Dataset items
* * *

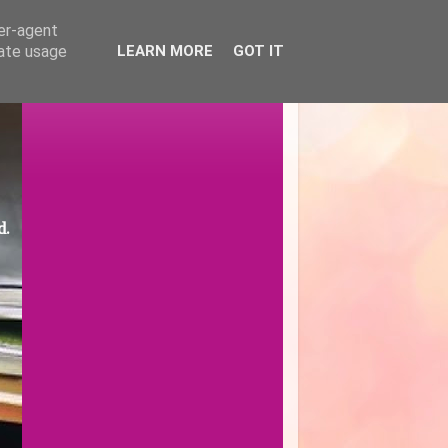
ser-agent
rate usage
LEARN MORE
GOT IT
d.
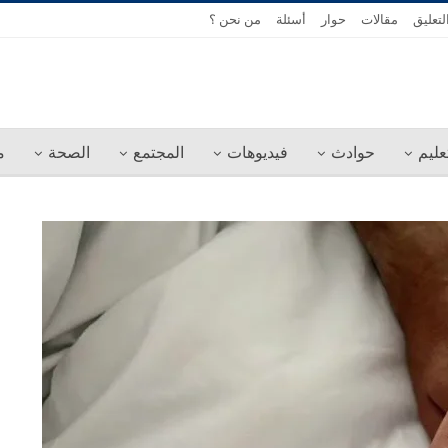
لتعليق
مقالات
حوار
أسئلة
من نحن ؟
عليم
حوادث
فيديوهات
المجتمع
الصحة
م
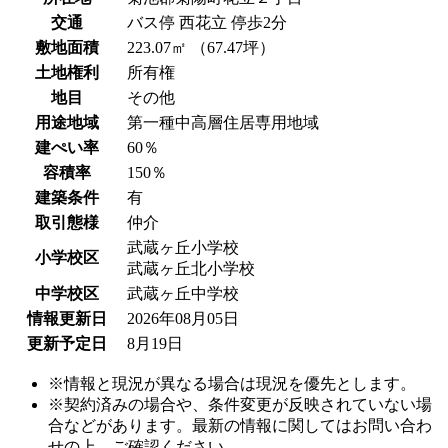
交通
バス停 西花立 停歩2分
敷地面積
223.07㎡ （67.47坪）
土地権利
所有権
地目
その他
用途地域
第一種中高層住居専用地域
建ぺい率
60％
容積率
150％
建築条件
有
取引態様
仲介
武蔵ヶ丘小学校
小学校区
武蔵ヶ丘北小学校
中学校区
武蔵ヶ丘中学校
情報更新日
2026年08月05日
更新予定日
8月19日
※情報と現況が異なる場合は現況を優先とします。
※契約済みの場合や、条件変更が反映されていない場
合などがあります。最新の情報に関してはお問い合わ
せの上、ご確認ください。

* * *

● **TASK PROMPT**
Each record should be given again exactly, with no picture carried over.

● **ANSWER SECTION**
ser-agent
rate usage
LEARN MORE
GOT IT
d.
لتعليق
مقالات
حوار
أسئلة
من نحن ؟
عليم
حوادث
فيديوهات
المجتمع
الصحة
م
交通
バス停 西花立 停歩2分
敷地面積
223.07㎡ （67.47坪）
土地権利
所有権
地目
その他
用途地域
第一種中高層住居専用地域
建ぺい率
60％
容積率
150％
建築条件
有
取引態様
仲介
武蔵ヶ丘小学校
小学校区
武蔵ヶ丘北小学校
中学校区
武蔵ヶ丘中学校
情報更新日
2026年08月05日
更新予定日
8月19日
※情報と現況が異なる場合は現況を優先とします。
※契約済みの場合や、条件変更が反映されていない場
合などがあります。最新の情報に関してはお問い合わ
せの上、ご確認ください。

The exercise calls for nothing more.